Another lesson to be learned from the V8 Monza is radiator surface area. So many V8 Vega’s I see suffer from overheating problems and in almost every case, a 3 or 4 row radiator is used with a very dense (14-16 fins per inch) fin count.
While high fin counts do offer more contact area, they are also more restrictive to airflow and more susceptible to plugging with debris.
The V8 Monza with A/C used a 2 row radiator with a very ‘loose’ fin count to promote airflow. The main reason for the thinner 2 row core was it allowed room to install a very large 7 blade (17″) fixed-pitch cooling fan.
Most V8 Monza’s did not have a fan shroud and only those with ‘Heavy-Duty Cooling’ were so equipped.
In short, many enthusiasts overlook these simple, proven techniques successfully employed by GM Engineers in the construction of the V8 Monza.
I hope this information is helpful…Robert
Suspension I – Factory
Now, since the main swap had already been done, I had the joy of discovering the weakness of Vega bodies.

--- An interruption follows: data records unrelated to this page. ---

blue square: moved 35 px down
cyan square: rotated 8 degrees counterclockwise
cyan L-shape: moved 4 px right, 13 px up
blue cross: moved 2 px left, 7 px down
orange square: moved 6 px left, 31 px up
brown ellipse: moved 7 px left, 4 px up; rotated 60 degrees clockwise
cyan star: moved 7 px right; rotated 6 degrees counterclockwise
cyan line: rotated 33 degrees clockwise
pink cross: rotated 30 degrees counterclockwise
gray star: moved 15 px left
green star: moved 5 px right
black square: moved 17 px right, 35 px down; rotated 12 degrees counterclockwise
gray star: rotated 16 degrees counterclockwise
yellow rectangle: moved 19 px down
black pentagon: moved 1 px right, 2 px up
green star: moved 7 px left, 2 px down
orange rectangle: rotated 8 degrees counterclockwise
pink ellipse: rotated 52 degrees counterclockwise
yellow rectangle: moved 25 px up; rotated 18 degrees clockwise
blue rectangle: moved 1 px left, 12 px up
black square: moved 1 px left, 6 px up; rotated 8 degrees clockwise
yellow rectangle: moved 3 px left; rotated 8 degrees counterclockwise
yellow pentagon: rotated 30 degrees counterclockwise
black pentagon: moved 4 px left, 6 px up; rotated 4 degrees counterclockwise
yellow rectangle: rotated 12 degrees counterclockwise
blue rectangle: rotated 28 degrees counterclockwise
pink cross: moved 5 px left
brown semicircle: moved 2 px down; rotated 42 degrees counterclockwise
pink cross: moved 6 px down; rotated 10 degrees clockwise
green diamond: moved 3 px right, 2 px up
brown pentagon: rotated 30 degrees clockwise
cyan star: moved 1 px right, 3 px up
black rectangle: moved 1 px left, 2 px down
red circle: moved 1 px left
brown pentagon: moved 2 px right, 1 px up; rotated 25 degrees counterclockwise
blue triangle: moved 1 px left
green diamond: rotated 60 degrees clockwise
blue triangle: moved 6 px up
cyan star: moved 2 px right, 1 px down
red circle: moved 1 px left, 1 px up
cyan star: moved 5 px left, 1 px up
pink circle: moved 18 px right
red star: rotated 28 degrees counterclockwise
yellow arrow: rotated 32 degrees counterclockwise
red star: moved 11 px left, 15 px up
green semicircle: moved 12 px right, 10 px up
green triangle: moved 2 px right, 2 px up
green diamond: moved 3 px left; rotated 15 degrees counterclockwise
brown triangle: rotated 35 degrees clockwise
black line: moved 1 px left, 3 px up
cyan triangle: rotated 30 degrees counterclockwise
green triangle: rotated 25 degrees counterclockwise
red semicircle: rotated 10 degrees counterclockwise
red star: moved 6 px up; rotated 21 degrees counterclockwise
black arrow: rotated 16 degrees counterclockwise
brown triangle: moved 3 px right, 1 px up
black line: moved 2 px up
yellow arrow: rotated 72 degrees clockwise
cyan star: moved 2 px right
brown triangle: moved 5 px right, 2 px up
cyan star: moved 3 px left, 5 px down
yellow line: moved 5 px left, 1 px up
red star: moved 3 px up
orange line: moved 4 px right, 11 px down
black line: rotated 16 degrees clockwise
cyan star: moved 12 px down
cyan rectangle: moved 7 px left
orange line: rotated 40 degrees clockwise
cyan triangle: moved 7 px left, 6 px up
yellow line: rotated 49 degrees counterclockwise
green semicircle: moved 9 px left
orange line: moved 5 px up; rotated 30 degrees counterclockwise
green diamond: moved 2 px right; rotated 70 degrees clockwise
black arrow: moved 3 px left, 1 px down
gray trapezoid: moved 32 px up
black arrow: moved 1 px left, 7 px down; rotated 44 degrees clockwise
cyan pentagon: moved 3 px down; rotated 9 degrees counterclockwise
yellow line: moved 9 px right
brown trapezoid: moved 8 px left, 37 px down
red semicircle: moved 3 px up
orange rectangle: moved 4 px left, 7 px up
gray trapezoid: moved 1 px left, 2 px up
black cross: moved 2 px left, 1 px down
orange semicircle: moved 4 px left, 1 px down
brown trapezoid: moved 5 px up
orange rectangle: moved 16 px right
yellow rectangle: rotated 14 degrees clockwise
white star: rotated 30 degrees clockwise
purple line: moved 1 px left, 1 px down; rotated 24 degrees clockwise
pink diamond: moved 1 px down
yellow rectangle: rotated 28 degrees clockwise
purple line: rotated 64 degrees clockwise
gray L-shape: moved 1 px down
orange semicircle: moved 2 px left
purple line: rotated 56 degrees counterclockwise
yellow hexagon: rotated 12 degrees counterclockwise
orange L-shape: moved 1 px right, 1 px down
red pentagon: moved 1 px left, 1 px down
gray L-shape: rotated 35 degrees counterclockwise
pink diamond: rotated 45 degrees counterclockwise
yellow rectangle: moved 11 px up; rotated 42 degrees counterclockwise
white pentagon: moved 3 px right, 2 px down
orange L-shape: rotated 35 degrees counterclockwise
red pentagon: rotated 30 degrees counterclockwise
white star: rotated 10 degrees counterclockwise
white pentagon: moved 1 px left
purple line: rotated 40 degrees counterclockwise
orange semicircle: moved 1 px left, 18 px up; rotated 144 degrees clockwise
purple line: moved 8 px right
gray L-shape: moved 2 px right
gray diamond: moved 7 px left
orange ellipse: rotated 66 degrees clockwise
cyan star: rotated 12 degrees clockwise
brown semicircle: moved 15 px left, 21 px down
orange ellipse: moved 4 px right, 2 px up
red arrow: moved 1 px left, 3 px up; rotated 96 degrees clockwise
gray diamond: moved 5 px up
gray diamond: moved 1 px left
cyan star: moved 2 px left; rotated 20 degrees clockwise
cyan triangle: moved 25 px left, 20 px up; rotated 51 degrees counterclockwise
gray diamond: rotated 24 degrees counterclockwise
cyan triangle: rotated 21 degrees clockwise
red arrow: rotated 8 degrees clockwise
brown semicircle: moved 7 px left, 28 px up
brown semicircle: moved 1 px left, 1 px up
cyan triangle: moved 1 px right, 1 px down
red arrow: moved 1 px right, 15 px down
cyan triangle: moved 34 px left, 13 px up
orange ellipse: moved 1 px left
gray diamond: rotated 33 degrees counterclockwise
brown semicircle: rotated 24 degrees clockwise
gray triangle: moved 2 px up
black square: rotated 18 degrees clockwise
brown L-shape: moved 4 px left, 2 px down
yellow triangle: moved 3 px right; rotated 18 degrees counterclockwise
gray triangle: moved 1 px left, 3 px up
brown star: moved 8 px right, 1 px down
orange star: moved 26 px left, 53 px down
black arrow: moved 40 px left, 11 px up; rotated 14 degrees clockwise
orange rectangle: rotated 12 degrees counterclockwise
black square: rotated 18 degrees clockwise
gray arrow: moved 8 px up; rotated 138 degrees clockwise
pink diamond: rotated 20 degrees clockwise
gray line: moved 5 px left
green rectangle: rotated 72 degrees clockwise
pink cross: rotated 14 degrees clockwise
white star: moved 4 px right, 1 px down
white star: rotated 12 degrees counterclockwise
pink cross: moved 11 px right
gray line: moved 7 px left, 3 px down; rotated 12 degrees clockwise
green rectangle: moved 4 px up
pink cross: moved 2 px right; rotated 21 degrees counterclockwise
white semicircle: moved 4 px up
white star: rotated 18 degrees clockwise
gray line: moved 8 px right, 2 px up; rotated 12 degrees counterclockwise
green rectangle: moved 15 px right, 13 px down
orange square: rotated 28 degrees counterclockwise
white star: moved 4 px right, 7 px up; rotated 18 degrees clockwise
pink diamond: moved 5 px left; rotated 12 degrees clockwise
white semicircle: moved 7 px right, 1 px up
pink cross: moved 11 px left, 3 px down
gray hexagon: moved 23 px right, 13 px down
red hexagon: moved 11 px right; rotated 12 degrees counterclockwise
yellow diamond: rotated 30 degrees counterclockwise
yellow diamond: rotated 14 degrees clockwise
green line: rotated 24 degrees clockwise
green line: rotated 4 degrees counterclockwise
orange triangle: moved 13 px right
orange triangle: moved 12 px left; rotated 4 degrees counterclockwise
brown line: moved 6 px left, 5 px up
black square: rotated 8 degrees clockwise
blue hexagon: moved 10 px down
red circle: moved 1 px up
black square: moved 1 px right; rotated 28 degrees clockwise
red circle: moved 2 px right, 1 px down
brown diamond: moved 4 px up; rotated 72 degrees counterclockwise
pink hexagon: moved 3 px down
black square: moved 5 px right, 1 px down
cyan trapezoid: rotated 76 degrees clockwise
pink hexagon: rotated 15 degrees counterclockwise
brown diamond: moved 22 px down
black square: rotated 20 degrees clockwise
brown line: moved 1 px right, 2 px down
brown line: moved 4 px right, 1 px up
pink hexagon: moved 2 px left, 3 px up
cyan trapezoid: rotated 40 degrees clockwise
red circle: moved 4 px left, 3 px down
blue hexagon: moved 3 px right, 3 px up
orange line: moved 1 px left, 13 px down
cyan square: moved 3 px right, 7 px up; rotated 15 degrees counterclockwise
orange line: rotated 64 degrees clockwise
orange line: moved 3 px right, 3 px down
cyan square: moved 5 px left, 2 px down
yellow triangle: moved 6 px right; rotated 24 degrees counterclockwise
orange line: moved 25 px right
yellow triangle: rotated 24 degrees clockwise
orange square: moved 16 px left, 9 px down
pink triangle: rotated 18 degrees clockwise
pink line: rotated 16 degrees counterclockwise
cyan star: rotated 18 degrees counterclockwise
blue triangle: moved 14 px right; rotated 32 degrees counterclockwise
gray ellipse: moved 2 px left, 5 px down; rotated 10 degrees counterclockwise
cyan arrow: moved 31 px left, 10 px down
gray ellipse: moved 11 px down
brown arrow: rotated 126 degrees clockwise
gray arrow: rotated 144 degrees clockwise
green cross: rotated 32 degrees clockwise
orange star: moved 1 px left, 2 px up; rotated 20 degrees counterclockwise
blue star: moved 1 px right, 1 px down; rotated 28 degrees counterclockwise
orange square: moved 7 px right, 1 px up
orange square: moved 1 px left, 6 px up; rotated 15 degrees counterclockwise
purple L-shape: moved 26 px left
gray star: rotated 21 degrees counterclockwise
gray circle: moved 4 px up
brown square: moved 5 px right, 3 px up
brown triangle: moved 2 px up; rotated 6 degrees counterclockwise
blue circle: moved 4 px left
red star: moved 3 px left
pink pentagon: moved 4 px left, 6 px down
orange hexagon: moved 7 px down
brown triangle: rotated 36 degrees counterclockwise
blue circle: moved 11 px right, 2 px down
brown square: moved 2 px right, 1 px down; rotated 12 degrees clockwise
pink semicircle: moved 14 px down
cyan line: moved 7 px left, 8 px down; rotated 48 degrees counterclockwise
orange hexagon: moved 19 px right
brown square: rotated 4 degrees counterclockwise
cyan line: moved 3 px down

This is where geometry becomes helpful.
The factory early Vega rear end is a four-link. Two lower control arms, and two upper control arms. The geometry was such that when power was applied, the suspension would react by lifting the axle off the ground. The reaction of the body to this was to “squat.” When an abnormally large amount of power is applied, when the axle lifts, the wheel spins. When the wheel spins, the axle is unloaded, and drops down. The cycle repeats, and “wheel hop” is the result. Very violent wheel hop. Wheel hop isn’t the same is losing traction, and “If you don’t break traction, you’ll break something else.”
I broke something else.
Suspension II – Modifications
The left-side lower control arm ripped itself free from the frame after a hot-rodding session out to the Burger King in New Westminster. The back end became quite soft, and started pointing in different directions. I babied it back to the shop, and tried to figure out what to do next.
I modeled the suspension1 out of cardboard, and I was able to clearly see how the suspension was reacting. I didn’t want to repair the damage only to have it happen again, so I modeled a new rear suspension that changed its geometry.
I removed the upper control arms, and I bolted 1/4″ steel plates in the floors, onto which I welded brackets for ladder bars. I fabricated ladder bars, welding them to the rear axle. I triangulated the bars to I wouldn’t need a Panhard rod, and I left the lower arms attached.
Now when the car was under power, the axle would react in such a way that it would push the wheels against the ground. This in effect raised the back end under power. Immediately I could no longer get four gears of rubber. Traction was greatly increased, and the car really hooked up and went! But as the saying goes, “if you don’t break traction, you’ll break something else.”
I broke something else.
Actually it didn’t get that bad. The rear suspension was so much better, that the force of acceleration was transmitted to the rest of the body. After a while, the doors wouldn’t open, because the body had been “tweaked” by engine torque.
I stripped the car and sold all the parts. I didn’t like it as much as I liked the Pintos. It was a beast to drive. Incredibly fast, but it didn’t steer or stop well at all.
The moral of the story: Don’t buy a rusty car.
What would I do differently? Headers. The factory Monza manifolds are really restrictive. Automatic transmission. The standard takes too much work to drive, puts too much shock on the body, and requires more concentration for that extra pedal as you slide sideways into the ditch. And Vegas seem to be really rusty. I haven’t found one yet that wasn’t half eaten with cancer.
Really though, I wouldn’t do another Vega. Just doesn’t float my boat. However, check out Dave’s Vega Village in Anmore, BC.